> **DATA PROVIDED**
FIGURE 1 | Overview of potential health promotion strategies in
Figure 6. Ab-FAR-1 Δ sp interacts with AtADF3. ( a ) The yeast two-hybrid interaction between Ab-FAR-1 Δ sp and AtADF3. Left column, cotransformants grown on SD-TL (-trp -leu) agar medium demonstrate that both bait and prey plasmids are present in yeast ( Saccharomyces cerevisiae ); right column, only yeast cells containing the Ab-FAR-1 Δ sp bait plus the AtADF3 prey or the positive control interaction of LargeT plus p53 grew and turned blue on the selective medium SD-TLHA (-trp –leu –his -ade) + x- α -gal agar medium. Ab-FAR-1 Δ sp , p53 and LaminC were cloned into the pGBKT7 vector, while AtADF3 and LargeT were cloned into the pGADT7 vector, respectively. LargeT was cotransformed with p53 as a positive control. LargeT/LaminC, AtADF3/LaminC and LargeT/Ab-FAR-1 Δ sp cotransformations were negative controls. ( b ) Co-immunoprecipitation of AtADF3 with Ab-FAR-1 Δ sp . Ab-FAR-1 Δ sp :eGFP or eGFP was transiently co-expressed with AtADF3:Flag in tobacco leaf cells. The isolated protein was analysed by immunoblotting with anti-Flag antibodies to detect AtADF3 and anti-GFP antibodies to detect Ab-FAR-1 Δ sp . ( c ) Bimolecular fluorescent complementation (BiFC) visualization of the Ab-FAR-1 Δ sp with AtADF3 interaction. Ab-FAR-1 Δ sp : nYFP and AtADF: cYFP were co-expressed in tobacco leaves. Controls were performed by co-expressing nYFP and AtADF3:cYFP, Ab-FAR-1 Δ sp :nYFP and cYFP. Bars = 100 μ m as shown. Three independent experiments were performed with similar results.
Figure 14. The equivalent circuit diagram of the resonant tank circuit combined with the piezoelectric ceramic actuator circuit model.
--
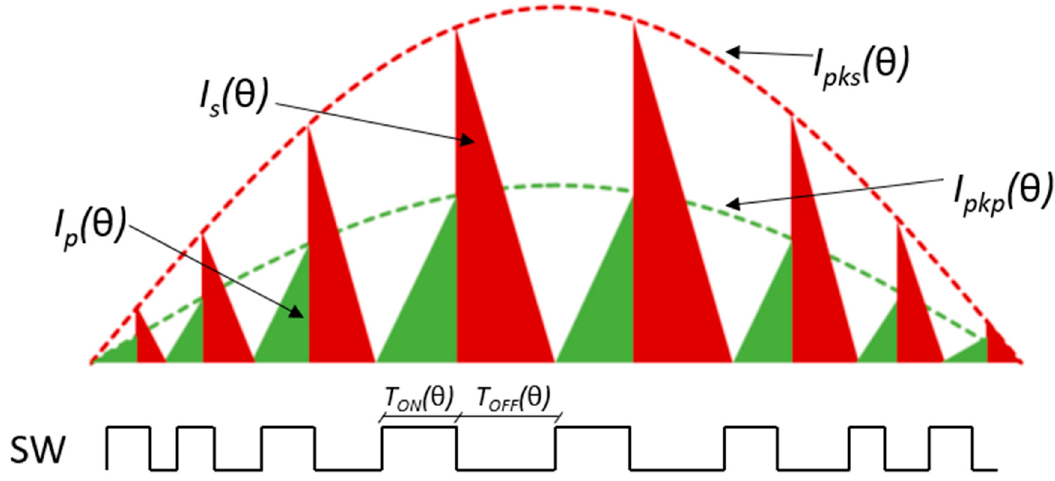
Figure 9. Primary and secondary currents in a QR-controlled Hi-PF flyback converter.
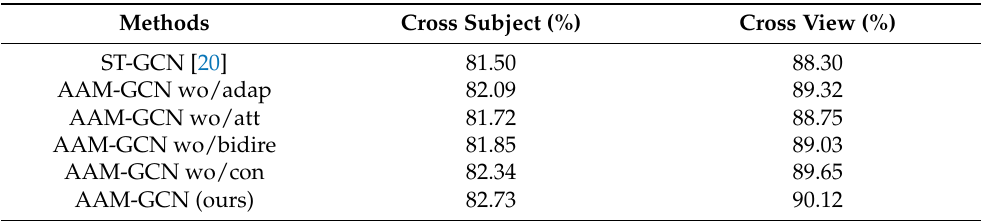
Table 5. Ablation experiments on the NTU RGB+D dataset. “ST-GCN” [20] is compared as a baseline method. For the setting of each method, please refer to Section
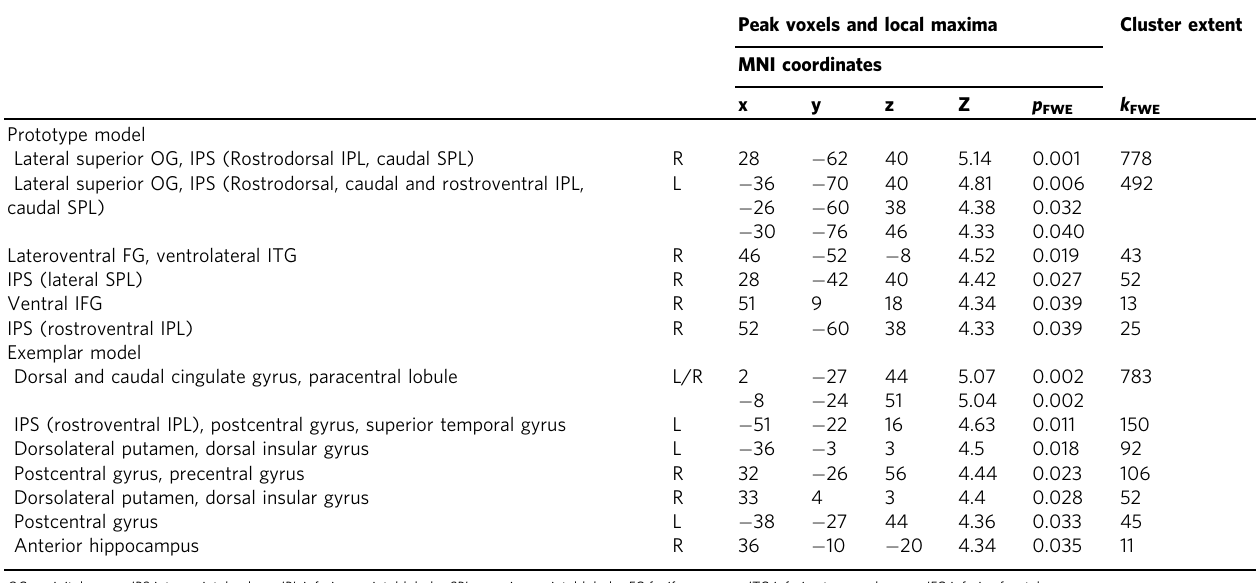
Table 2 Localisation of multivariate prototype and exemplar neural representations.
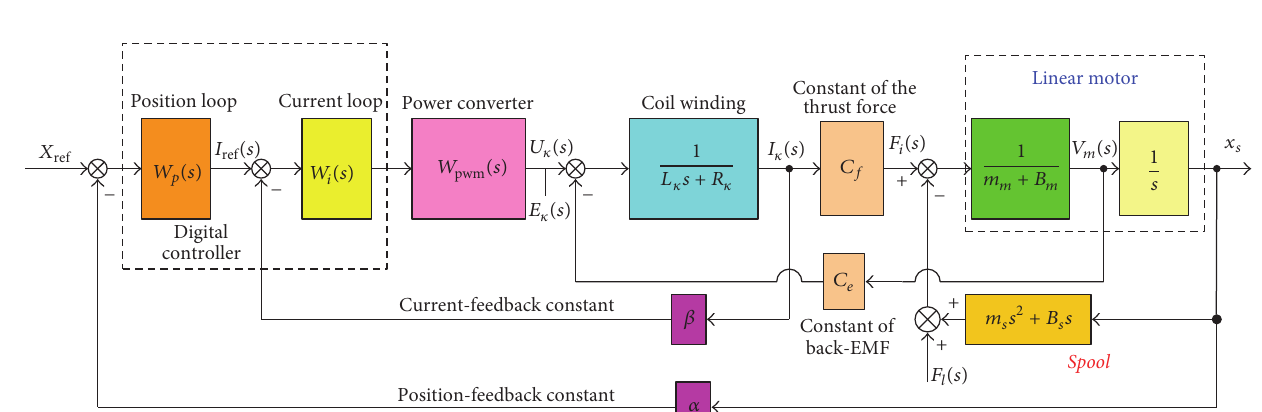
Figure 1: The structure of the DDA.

> **BRIEF**
Take the line above containing "FIGURE 1 | Overview", the line containing "Figure 14. The", and all lines in between, and copy them exactly without anything else.

> **ANSWER TO THIS EXERCISE**
FIGURE 1 | Overview of potential health promotion strategies in
Figure 6. Ab-FAR-1 Δ sp interacts with AtADF3. ( a ) The yeast two-hybrid interaction between Ab-FAR-1 Δ sp and AtADF3. Left column, cotransformants grown on SD-TL (-trp -leu) agar medium demonstrate that both bait and prey plasmids are present in yeast ( Saccharomyces cerevisiae ); right column, only yeast cells containing the Ab-FAR-1 Δ sp bait plus the AtADF3 prey or the positive control interaction of LargeT plus p53 grew and turned blue on the selective medium SD-TLHA (-trp –leu –his -ade) + x- α -gal agar medium. Ab-FAR-1 Δ sp , p53 and LaminC were cloned into the pGBKT7 vector, while AtADF3 and LargeT were cloned into the pGADT7 vector, respectively. LargeT was cotransformed with p53 as a positive control. LargeT/LaminC, AtADF3/LaminC and LargeT/Ab-FAR-1 Δ sp cotransformations were negative controls. ( b ) Co-immunoprecipitation of AtADF3 with Ab-FAR-1 Δ sp . Ab-FAR-1 Δ sp :eGFP or eGFP was transiently co-expressed with AtADF3:Flag in tobacco leaf cells. The isolated protein was analysed by immunoblotting with anti-Flag antibodies to detect AtADF3 and anti-GFP antibodies to detect Ab-FAR-1 Δ sp . ( c ) Bimolecular fluorescent complementation (BiFC) visualization of the Ab-FAR-1 Δ sp with AtADF3 interaction. Ab-FAR-1 Δ sp : nYFP and AtADF: cYFP were co-expressed in tobacco leaves. Controls were performed by co-expressing nYFP and AtADF3:cYFP, Ab-FAR-1 Δ sp :nYFP and cYFP. Bars = 100 μ m as shown. Three independent experiments were performed with similar results.
Figure 14. The equivalent circuit diagram of the resonant tank circuit combined with the piezoelectric ceramic actuator circuit model.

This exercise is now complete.